Sure, I can elaborate on the RHQ case. It was discussed on the rhq-devel mailing list a little while back. Here is my original post on the subject,
Currently there exists the possibility of numeric data loss when merging measurement reports. If there is an error storing raw data, we log the error but do nothing else. Suppose for example that while the server is storing a set of raw data, the storage cluster goes down half way through. In this scenario it is likely that the latter half of that data is lost. There has been some recent discussion about the potential for data loss, and I want to open it up to the list for additional thoughts, opinions, etc. I will briefly summarize a few options for dealing with data loss.
option 1 - do nothing
The case can be made that loss of metric data may not be as significant as losing inventory or configuration data for example. If the data loss is limited to a single measurement report or subset thereof, then it probably is not very significant since we are dealing with loss of a single data point for some some number of schedules. Of course, some dropped metrics here and some dropped metrics there can quickly add up to where we are dealing with a substantial amount of data loss, and this would be bad.

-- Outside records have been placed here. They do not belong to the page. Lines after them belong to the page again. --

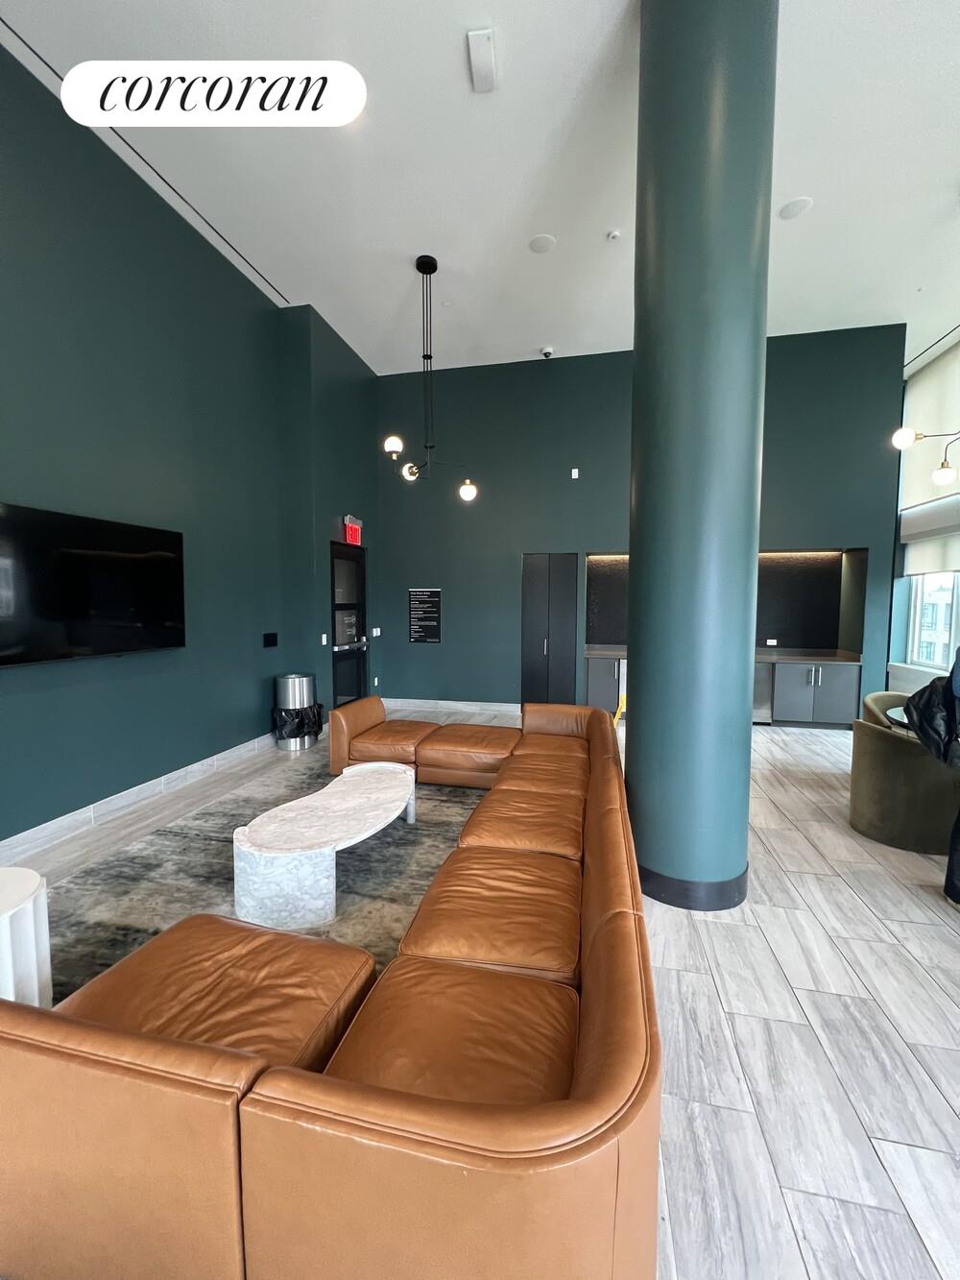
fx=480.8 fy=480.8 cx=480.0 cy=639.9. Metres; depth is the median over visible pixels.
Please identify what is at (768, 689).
mini fridge
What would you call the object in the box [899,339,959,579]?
roller blind
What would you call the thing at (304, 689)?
trash can
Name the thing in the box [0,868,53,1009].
white side table
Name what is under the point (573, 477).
wall sensor
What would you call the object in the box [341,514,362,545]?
exit sign
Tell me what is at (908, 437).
pendant light
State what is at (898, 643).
right wall
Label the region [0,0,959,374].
ceiling
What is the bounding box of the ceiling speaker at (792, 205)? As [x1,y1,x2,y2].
[776,195,813,219]
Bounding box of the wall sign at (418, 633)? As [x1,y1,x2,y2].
[407,586,442,642]
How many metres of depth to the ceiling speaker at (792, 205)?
3.77 m
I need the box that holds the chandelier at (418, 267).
[383,254,477,499]
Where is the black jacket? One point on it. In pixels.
(922, 713)
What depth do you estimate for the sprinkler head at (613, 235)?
4.06 m
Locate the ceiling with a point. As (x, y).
(809, 237)
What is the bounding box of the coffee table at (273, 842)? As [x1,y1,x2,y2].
[231,758,418,929]
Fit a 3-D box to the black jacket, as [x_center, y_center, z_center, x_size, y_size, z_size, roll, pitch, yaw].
[2.358,0.392,2.449,0.342,0.456,0.361,1,4,12]
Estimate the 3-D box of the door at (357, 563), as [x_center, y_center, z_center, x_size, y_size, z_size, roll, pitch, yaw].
[-1.687,-0.093,6.276,0.106,2.276,0.956,1,4,12]
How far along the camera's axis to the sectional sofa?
0.96 m
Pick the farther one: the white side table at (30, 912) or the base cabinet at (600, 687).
the base cabinet at (600, 687)
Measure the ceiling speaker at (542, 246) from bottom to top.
0.012 m
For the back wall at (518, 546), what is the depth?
6.41 m
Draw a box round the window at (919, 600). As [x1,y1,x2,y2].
[906,569,959,671]
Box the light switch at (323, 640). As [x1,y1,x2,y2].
[319,632,328,645]
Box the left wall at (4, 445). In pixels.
[0,43,380,849]
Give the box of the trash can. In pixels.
[272,672,320,751]
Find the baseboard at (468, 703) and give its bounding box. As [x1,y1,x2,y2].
[383,697,523,715]
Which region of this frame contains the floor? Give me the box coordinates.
[0,700,959,1279]
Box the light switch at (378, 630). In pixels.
[371,627,382,636]
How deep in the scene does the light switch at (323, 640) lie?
5.60 m
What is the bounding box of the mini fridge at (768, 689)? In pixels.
[751,661,774,723]
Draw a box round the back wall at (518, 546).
[376,325,907,716]
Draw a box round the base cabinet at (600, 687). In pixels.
[584,654,627,715]
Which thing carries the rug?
on the floor
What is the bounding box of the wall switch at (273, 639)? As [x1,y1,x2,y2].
[263,631,279,647]
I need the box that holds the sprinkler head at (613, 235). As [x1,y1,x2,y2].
[606,228,622,241]
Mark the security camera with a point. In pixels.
(547, 353)
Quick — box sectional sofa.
[0,690,660,1279]
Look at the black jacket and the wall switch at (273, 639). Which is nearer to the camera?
the black jacket
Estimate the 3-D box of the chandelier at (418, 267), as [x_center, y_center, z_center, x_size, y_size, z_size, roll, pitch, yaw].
[-0.477,-2.423,4.467,0.768,2.200,0.818,3,5,38]
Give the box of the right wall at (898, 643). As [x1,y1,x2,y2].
[885,336,959,703]
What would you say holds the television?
attached to the left wall at (4, 445)
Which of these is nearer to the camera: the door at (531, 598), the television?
the television
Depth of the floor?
1.72 m
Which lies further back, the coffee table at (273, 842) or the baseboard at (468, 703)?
the baseboard at (468, 703)
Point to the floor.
(809, 1002)
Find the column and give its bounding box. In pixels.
[626,0,779,915]
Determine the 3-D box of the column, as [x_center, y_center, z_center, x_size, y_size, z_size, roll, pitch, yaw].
[1.122,-1.149,2.563,0.698,5.083,0.734,1,4,12]
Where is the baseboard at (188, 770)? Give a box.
[0,730,282,861]
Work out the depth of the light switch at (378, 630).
6.81 m
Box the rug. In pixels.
[29,756,490,1004]
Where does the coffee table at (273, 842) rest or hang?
on the rug
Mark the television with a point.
(78, 606)
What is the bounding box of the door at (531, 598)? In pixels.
[519,553,578,705]
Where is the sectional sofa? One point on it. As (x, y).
(520, 1133)
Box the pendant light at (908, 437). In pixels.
[890,425,959,484]
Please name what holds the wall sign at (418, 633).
attached to the back wall at (518, 546)
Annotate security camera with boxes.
[539,344,555,358]
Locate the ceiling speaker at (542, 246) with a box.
[528,233,555,252]
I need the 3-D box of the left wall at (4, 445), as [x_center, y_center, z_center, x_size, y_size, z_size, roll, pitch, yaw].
[-2.777,-1.047,2.609,0.223,4.761,8.732,1,4,12]
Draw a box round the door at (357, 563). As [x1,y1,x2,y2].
[329,539,368,706]
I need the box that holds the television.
[0,501,186,665]
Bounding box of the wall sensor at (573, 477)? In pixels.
[570,467,579,478]
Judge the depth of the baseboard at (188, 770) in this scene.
3.49 m
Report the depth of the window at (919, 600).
6.03 m
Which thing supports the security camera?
attached to the ceiling
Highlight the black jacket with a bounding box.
[903,672,959,767]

option 2 - Rely on agent/server comm layer guaranteed delivery
MeasurementServerService.mergeMeasurementReport(MeasurementReport report) has guaranteed delivery semantics. If the calls fails for whatever reason, the agent will retry it. The agent also spools the report to disk so that if it get disconnected from the server, it can retry after reconnecting. The downside of the guaranteed delivery is that the agent continually retries. If storing raw data failed because the storage cluster is overloaded, this could exacerbate the problem. I have actually experienced this in test environments where I was putting a heavy write load on the server and storage cluster. My server would be down or in maintenance mode for a while, and then the server comes back up, all my agents hammer the server with spooled measurement reports.
There is another aspect to consider in terms of efficiency. Suppose an agent sends 10,000 raw data to the server. An error occurs after storing 9,995 raw data. The agent will resend and the server will store again all 10,000. This is less than optimal and brings me to option 3.
option 3 - Do not overwhelm the server and only retry failed data
The server can report back to the agent the raw data that it failed to store. The agent can spool that data to disk, and resend it at some point in the future. There could be some different approaches. The agent could retry on some fixed interval, or maybe it uses some initial delay with an increasing back off, e.g., 2 minutes, 4 minutes, 8 minutes, etc. This option requires the most work, but I think that it is the most robust.
Later on in the rhq-devel mailing list thread someone suggested handling it completely on the server side by spooling the data to disk and retrying it at some point in the future. Maybe that is what we need to do, but as of right now I prefer to let the client handle it for a couple reasons. First, even if we let the server handle the failures, I think we still want to provide some error reporting to the client for logging/debugging if for nothing else. Secondly, I am concerned about the additional burden that this could put on the server. If we are dealing with a small number of data points, then it is not a big concern. But suppose we have a large, rapidly growing amount of data on disk that will have to be retried. We will want an efficient solution for processing the data on disk, maybe a queue of some sort. Shouldn't that queue be distributed though in the event we are running multiple servers? I just think it is easier and potentially more scalable to let the client retry if it wants.
Even if the server handles failures, I still think it would be nice to provide error reporting back to the client so that it can act accordingly even if that means nothing more than logging the errors for debugging.